Transcribe, without any alteration, only the lines that begin at the line containing "DN-1046, label: feature -> refactor" and run to the last line below.

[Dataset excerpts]
+ + + + +

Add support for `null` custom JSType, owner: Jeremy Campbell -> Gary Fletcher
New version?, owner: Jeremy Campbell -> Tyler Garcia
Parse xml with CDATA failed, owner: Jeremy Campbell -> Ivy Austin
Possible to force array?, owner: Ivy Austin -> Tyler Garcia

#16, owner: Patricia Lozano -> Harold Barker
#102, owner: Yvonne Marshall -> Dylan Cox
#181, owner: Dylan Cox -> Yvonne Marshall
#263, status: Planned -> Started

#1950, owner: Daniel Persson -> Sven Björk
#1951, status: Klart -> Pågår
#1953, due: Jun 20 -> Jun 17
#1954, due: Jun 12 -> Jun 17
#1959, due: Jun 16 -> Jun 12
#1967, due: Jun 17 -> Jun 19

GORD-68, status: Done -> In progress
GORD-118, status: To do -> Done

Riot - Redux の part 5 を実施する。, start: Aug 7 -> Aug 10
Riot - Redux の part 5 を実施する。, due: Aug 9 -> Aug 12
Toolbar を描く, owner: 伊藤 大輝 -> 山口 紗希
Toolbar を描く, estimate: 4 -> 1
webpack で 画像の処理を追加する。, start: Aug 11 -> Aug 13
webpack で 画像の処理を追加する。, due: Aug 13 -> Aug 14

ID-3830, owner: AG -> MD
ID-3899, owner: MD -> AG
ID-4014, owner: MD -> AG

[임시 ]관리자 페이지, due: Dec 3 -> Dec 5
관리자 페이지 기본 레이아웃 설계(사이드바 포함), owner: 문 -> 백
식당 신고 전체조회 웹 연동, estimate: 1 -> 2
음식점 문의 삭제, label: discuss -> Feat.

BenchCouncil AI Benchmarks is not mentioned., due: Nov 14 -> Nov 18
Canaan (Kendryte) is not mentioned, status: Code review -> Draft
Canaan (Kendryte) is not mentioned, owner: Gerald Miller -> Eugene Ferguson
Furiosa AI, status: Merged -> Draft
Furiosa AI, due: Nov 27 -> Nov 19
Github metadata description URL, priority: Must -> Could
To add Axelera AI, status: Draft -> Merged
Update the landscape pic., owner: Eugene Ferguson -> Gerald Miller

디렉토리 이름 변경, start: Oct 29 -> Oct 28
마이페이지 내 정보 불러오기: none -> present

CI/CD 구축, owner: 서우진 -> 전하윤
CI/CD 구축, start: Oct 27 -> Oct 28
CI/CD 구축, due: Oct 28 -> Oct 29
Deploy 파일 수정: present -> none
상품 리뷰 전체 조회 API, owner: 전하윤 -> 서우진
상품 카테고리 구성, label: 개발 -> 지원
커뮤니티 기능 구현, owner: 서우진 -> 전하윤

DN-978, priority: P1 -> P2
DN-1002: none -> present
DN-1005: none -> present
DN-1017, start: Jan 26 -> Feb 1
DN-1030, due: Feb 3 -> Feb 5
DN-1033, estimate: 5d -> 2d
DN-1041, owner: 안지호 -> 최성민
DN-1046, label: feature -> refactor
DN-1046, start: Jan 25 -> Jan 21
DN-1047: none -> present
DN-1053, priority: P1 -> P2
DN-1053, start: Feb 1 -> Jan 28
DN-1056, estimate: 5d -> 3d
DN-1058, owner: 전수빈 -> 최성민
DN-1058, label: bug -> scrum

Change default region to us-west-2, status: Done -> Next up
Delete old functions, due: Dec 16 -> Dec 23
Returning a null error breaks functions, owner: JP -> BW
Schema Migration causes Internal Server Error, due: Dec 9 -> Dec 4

+ + + + +

**Your response**
DN-1046, label: feature -> refactor
DN-1046, start: Jan 25 -> Jan 21
DN-1047: none -> present
DN-1053, priority: P1 -> P2
DN-1053, start: Feb 1 -> Jan 28
DN-1056, estimate: 5d -> 3d
DN-1058, owner: 전수빈 -> 최성민
DN-1058, label: bug -> scrum

Change default region to us-west-2, status: Done -> Next up
Delete old functions, due: Dec 16 -> Dec 23
Returning a null error breaks functions, owner: JP -> BW
Schema Migration causes Internal Server Error, due: Dec 9 -> Dec 4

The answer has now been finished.